Please repeat every entry exactly as given, apart from dropping the images.

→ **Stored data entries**
-- Opening Marker --

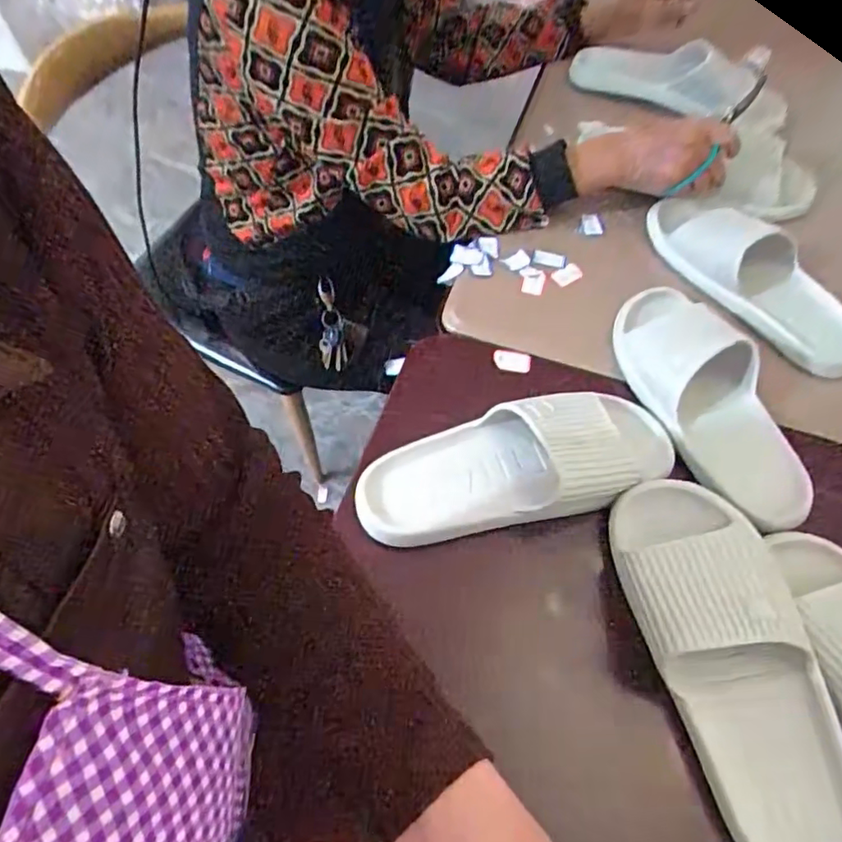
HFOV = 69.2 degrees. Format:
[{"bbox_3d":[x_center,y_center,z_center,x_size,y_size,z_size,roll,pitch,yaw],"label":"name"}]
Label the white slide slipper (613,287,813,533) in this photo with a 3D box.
[{"bbox_3d":[0.265,-0.031,0.564,0.106,0.062,0.268,-17,63,-13],"label":"white slide slipper"}]

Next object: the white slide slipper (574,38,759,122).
[{"bbox_3d":[0.321,-0.465,0.817,0.222,0.091,0.077,21,61,8],"label":"white slide slipper"}]

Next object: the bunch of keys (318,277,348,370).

-- Closing Marker --

→ **ANSWER SECTION**
HFOV = 69.2 degrees. Format:
[{"bbox_3d":[x_center,y_center,z_center,x_size,y_size,z_size,roll,pitch,yaw],"label":"name"}]
Label the white slide slipper (613,287,813,533) in this photo with a 3D box.
[{"bbox_3d":[0.265,-0.031,0.564,0.106,0.062,0.268,-17,63,-13],"label":"white slide slipper"}]

Next object: the white slide slipper (574,38,759,122).
[{"bbox_3d":[0.321,-0.465,0.817,0.222,0.091,0.077,21,61,8],"label":"white slide slipper"}]

Next object: the bunch of keys (318,277,348,370).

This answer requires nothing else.